- Required action -
Your output is the line containing "toaster: present [727,260,799,339]" plus all lines after it to the end of the records, reproduced exactly, with nothing else.

- Source material -
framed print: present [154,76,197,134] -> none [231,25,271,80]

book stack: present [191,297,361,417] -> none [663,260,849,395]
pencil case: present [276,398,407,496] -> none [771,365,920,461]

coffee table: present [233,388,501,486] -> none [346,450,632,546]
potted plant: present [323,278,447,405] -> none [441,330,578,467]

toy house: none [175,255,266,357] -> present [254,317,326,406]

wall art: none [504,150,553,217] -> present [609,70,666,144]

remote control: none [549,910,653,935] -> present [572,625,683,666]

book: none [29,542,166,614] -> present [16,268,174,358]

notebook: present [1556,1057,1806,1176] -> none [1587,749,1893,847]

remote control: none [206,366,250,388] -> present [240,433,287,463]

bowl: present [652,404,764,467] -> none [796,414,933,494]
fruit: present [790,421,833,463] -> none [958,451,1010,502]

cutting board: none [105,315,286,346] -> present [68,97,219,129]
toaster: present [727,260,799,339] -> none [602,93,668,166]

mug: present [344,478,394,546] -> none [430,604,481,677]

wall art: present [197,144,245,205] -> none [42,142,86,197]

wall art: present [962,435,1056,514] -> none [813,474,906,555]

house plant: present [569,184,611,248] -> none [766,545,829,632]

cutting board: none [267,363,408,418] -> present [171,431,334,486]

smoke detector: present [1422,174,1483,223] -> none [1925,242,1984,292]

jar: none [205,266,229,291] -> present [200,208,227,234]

- Answer to this task -
toaster: present [727,260,799,339] -> none [602,93,668,166]

mug: present [344,478,394,546] -> none [430,604,481,677]

wall art: present [197,144,245,205] -> none [42,142,86,197]

wall art: present [962,435,1056,514] -> none [813,474,906,555]

house plant: present [569,184,611,248] -> none [766,545,829,632]

cutting board: none [267,363,408,418] -> present [171,431,334,486]

smoke detector: present [1422,174,1483,223] -> none [1925,242,1984,292]

jar: none [205,266,229,291] -> present [200,208,227,234]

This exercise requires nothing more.